= Beginning of Section =
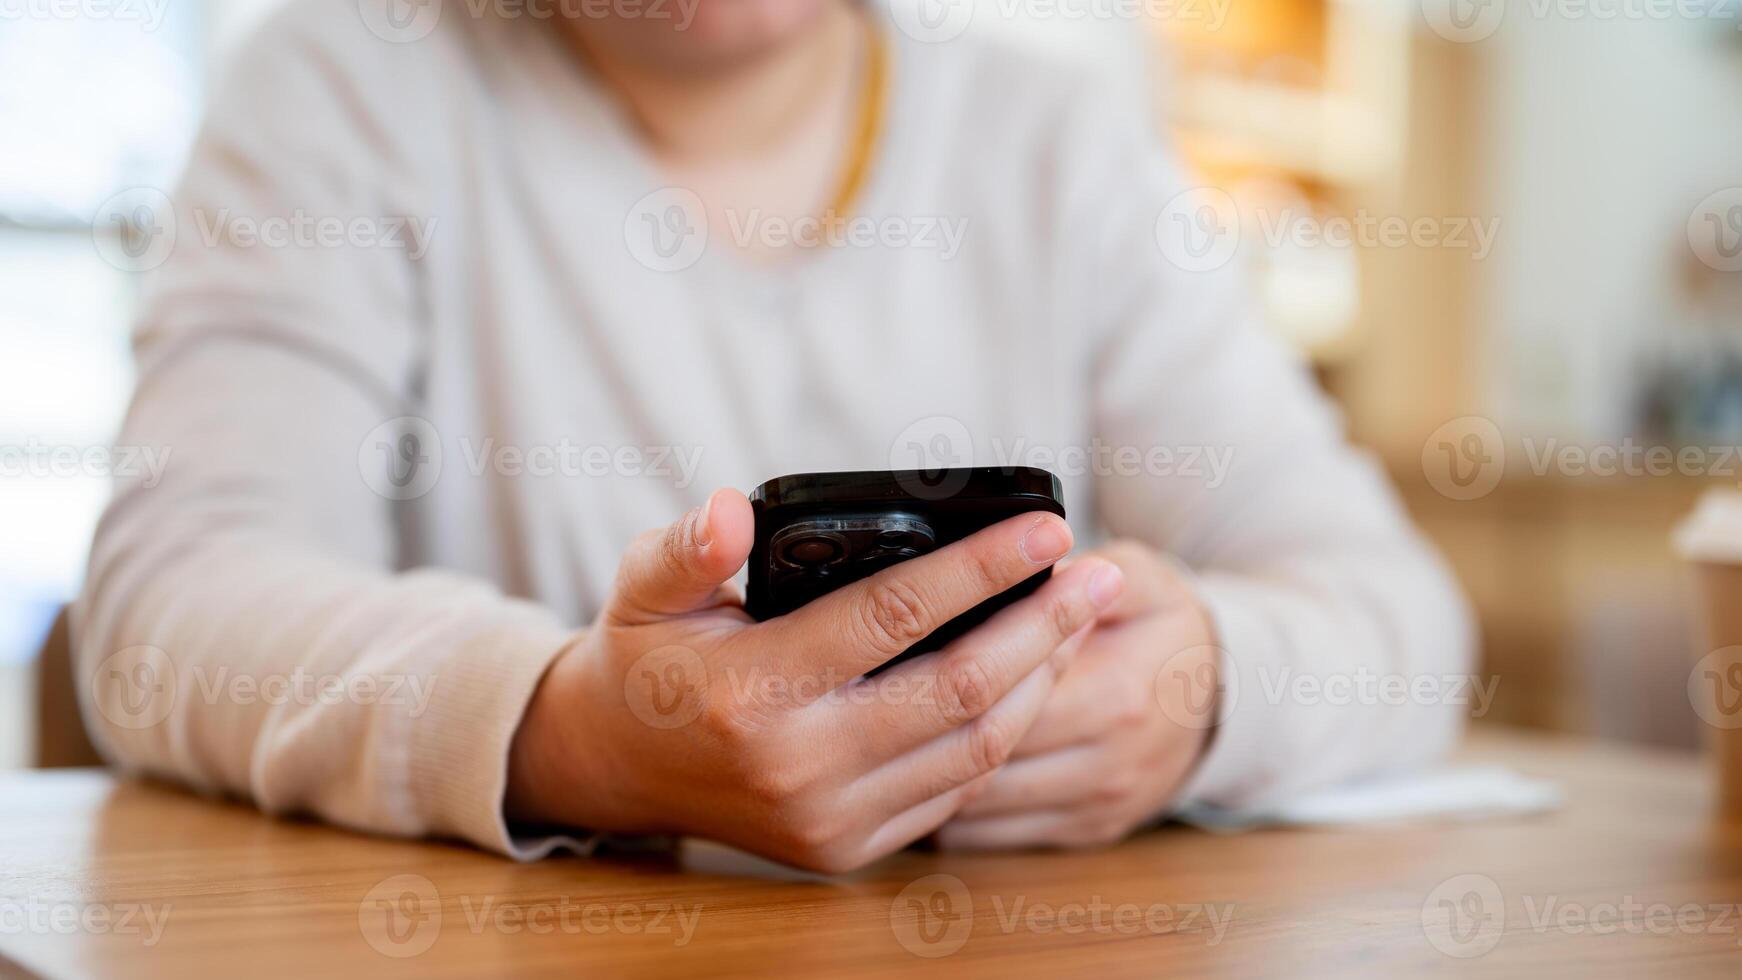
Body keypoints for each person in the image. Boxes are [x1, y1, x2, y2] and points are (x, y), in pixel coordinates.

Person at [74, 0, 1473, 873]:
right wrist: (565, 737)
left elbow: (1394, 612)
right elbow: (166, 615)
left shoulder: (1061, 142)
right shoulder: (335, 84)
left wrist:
= End of Section =
» **WORK INSTRUCTION**
In transcribing the material above, reproduce each line exactly and include none of the pictures.

» **YOUR RESPONSE**
Body keypoints for each person in the image. Boxes are [x1, y1, x2, y2] and points are (x, y), in pixel coordinates.

Person at [74, 0, 1473, 873]:
right wrist: (565, 737)
left elbow: (1394, 612)
right elbow: (166, 615)
left shoulder: (1061, 142)
right shoulder: (335, 84)
left wrist:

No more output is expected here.